In questo mosaico entra un altro elemento affascinante: l’ipotesi di un terzo bronzo. Con lui ci sarebbero state anche altre statue e armi. Alcuni studiosi, già negli anni Settanta, sostenevano che i due guerrieri non fossero soli. Forse facevano parte di un gruppo più ampio, forse di un complesso votivo o celebrativo. Nelle carte e nelle cronache dell’epoca si parla di un Bronzo C mai ritrovato, insieme a elmi, scudi e lance che sarebbero scomparsi misteriosamente. Se confermata, questa teoria trasformerebbe i Bronzi di Riace da capolavori isolati a frammenti superstiti di un patrimonio sottratto e occultato.

Su questa base, Madeddu rilancia che: “Forse siamo davvero davanti a una incredibile storia di archeomafia che qualcuno il secolo scorso tentò invano di seppellire per sempre, e che ora sta, sempre più inesorabilmente, venendo a galla, come un Vaso di Pandora che non si ferma più. A breve uscirà un nuovo studio scientifico che insieme ad altri 15 studiosi di sei Università italiane, compresa Catania, stiamo per pubblicare su una prestigiosa rivista internazionale. Uno studio che aggiungerà un nuovo fondamentale tassello scientifico alla ricostruzione della vera storia di questi due straordinari capolavori. Quel che è certo ormai è che la loro vecchia Storia dovrà essere interamente riscritta”.

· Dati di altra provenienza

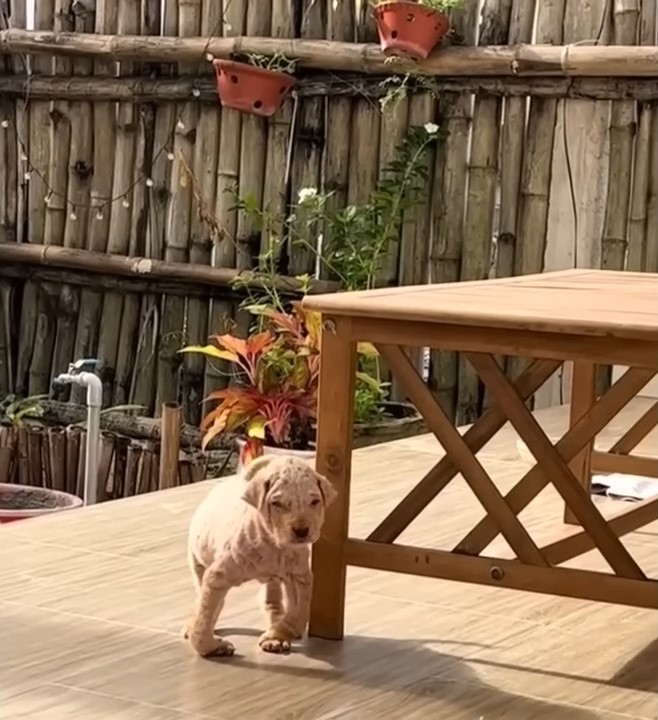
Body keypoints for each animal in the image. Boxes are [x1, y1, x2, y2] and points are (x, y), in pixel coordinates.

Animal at [181, 456, 334, 660]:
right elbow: (205, 613)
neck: (274, 545)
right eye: (276, 503)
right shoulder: (217, 575)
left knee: (271, 602)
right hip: (198, 562)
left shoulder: (301, 577)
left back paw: (275, 634)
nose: (302, 531)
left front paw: (278, 634)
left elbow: (299, 613)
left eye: (315, 501)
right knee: (206, 600)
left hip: (273, 581)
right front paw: (211, 647)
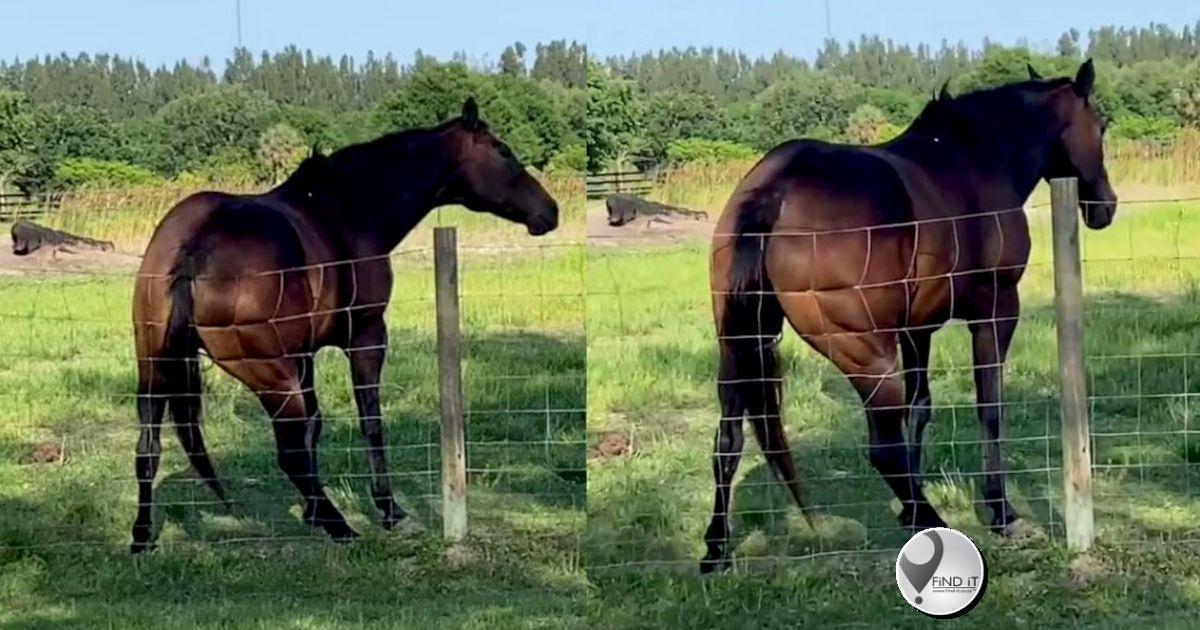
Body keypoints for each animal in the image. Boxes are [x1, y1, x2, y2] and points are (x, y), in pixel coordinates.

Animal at [131, 98, 559, 552]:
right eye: (503, 151)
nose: (550, 211)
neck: (344, 210)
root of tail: (195, 246)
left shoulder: (305, 354)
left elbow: (315, 425)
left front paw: (311, 511)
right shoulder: (366, 337)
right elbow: (369, 422)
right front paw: (389, 510)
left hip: (156, 369)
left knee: (148, 448)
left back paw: (142, 537)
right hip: (271, 378)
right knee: (288, 453)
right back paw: (339, 525)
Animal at [703, 60, 1117, 572]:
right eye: (1100, 125)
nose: (1105, 206)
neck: (976, 157)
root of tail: (775, 190)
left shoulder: (918, 328)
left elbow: (920, 409)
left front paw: (907, 508)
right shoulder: (996, 310)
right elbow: (989, 407)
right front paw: (1001, 511)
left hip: (739, 348)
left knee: (727, 441)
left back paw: (716, 548)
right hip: (865, 356)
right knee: (882, 448)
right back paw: (931, 519)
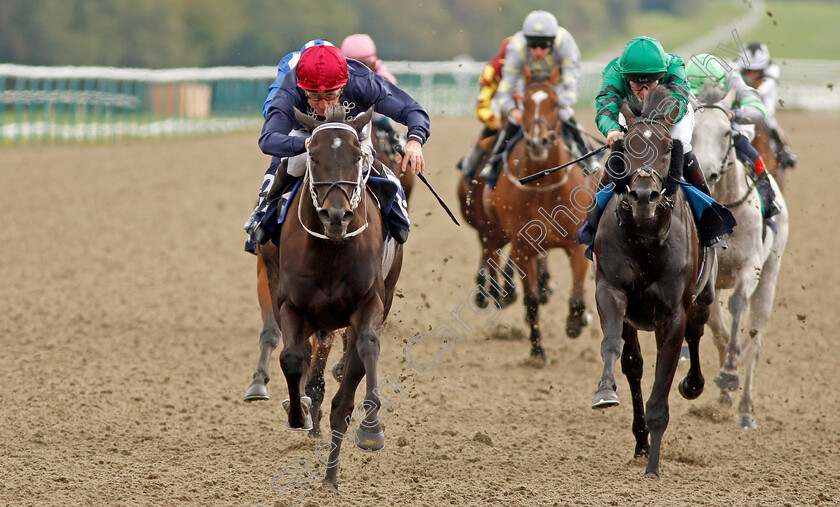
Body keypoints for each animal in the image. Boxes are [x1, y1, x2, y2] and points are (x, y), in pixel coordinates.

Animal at [260, 105, 404, 490]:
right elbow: (293, 359)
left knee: (347, 387)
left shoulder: (370, 303)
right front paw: (298, 413)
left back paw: (331, 474)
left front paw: (371, 428)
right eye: (313, 155)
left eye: (356, 157)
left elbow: (366, 350)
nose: (336, 215)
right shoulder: (290, 305)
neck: (331, 249)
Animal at [482, 66, 592, 366]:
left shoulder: (576, 244)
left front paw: (575, 322)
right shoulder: (523, 247)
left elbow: (577, 292)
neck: (544, 184)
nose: (538, 141)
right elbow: (531, 301)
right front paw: (537, 351)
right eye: (525, 104)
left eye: (554, 103)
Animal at [592, 87, 716, 480]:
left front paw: (654, 469)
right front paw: (604, 392)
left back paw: (693, 384)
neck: (647, 237)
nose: (644, 196)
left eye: (664, 149)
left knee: (696, 333)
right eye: (626, 148)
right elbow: (614, 347)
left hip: (703, 298)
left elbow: (663, 386)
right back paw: (640, 440)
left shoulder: (672, 314)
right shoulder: (610, 292)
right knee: (633, 364)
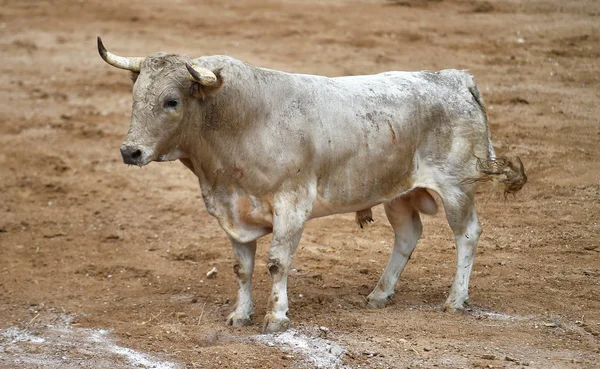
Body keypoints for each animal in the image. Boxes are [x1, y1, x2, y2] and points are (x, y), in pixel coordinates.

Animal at [98, 36, 524, 332]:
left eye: (171, 101)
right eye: (136, 95)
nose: (130, 151)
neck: (239, 123)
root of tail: (457, 79)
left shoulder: (292, 205)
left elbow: (276, 262)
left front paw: (276, 317)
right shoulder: (235, 211)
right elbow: (242, 268)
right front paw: (240, 315)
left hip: (455, 188)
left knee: (467, 234)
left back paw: (455, 300)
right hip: (398, 192)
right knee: (407, 234)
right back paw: (380, 294)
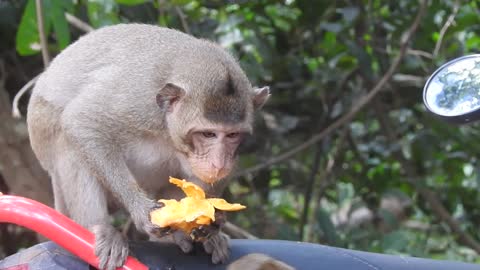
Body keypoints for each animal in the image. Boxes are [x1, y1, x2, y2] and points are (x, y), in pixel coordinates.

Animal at [27, 23, 270, 270]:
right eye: (208, 134)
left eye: (232, 135)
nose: (218, 162)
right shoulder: (135, 99)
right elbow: (82, 120)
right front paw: (142, 211)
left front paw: (209, 225)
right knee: (68, 143)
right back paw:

Se l’ipotesi troverà conferma, non sarà soltanto una rivoluzione per la storiografia dell’arte antica, ma anche l’ennesimo caso in cui l’Italia dovrà fare i conti con un patrimonio culturale segnato da ombre, traffici e depistaggi. E i due guerrieri che oggi accolgono migliaia di visitatori a Reggio Calabria diventerebbero il simbolo non solo della bellezza classica, ma anche di una verità rimossa, finalmente tornata in superficie.